» What you should do:
Leave out the pictures and copy every record exactly.

» Document images with source code:
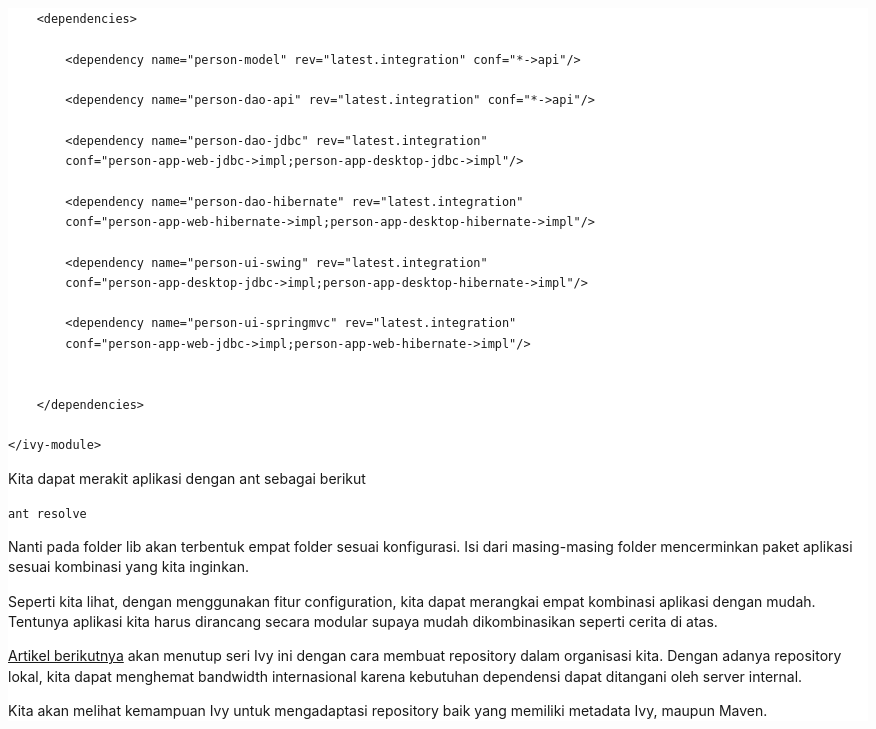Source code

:         <dependencies>
        	
            <dependency name="person-model" rev="latest.integration" conf="*->api"/>
    
            <dependency name="person-dao-api" rev="latest.integration" conf="*->api"/>
    		
            <dependency name="person-dao-jdbc" rev="latest.integration" 
            conf="person-app-web-jdbc->impl;person-app-desktop-jdbc->impl"/>
            
            <dependency name="person-dao-hibernate" rev="latest.integration" 
            conf="person-app-web-hibernate->impl;person-app-desktop-hibernate->impl"/>
            
            <dependency name="person-ui-swing" rev="latest.integration" 
            conf="person-app-desktop-jdbc->impl;person-app-desktop-hibernate->impl"/>
            
            <dependency name="person-ui-springmvc" rev="latest.integration" 
            conf="person-app-web-jdbc->impl;person-app-web-hibernate->impl"/>
            
             
        </dependencies>
        
    </ivy-module>
    



Kita dapat merakit aplikasi dengan ant sebagai berikut


    
    ant resolve



Nanti pada folder lib akan terbentuk empat folder sesuai konfigurasi. Isi dari masing-masing folder mencerminkan paket aplikasi sesuai kombinasi yang kita inginkan.

Seperti kita lihat, dengan menggunakan fitur configuration, kita dapat merangkai empat kombinasi aplikasi dengan mudah. Tentunya aplikasi kita harus dirancang secara modular supaya mudah dikombinasikan seperti cerita di atas. 

[Artikel berikutnya](http://endy.artivisi.com/blog/java/ant-ivy-8/) akan menutup seri Ivy ini dengan cara membuat repository dalam organisasi kita. Dengan adanya repository lokal, kita dapat menghemat bandwidth internasional karena kebutuhan dependensi dapat ditangani oleh server internal. 

Kita akan melihat kemampuan Ivy untuk mengadaptasi repository baik yang memiliki metadata Ivy, maupun Maven.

» Task output:
Source code

:         <dependencies>
        	
            <dependency name="person-model" rev="latest.integration" conf="*->api"/>
    
            <dependency name="person-dao-api" rev="latest.integration" conf="*->api"/>
    		
            <dependency name="person-dao-jdbc" rev="latest.integration" 
            conf="person-app-web-jdbc->impl;person-app-desktop-jdbc->impl"/>
            
            <dependency name="person-dao-hibernate" rev="latest.integration" 
            conf="person-app-web-hibernate->impl;person-app-desktop-hibernate->impl"/>
            
            <dependency name="person-ui-swing" rev="latest.integration" 
            conf="person-app-desktop-jdbc->impl;person-app-desktop-hibernate->impl"/>
            
            <dependency name="person-ui-springmvc" rev="latest.integration" 
            conf="person-app-web-jdbc->impl;person-app-web-hibernate->impl"/>
            
             
        </dependencies>
        
    </ivy-module>
    



Kita dapat merakit aplikasi dengan ant sebagai berikut


    
    ant resolve



Nanti pada folder lib akan terbentuk empat folder sesuai konfigurasi. Isi dari masing-masing folder mencerminkan paket aplikasi sesuai kombinasi yang kita inginkan.

Seperti kita lihat, dengan menggunakan fitur configuration, kita dapat merangkai empat kombinasi aplikasi dengan mudah. Tentunya aplikasi kita harus dirancang secara modular supaya mudah dikombinasikan seperti cerita di atas. 

[Artikel berikutnya](http://endy.artivisi.com/blog/java/ant-ivy-8/) akan menutup seri Ivy ini dengan cara membuat repository dalam organisasi kita. Dengan adanya repository lokal, kita dapat menghemat bandwidth internasional karena kebutuhan dependensi dapat ditangani oleh server internal. 

Kita akan melihat kemampuan Ivy untuk mengadaptasi repository baik yang memiliki metadata Ivy, maupun Maven.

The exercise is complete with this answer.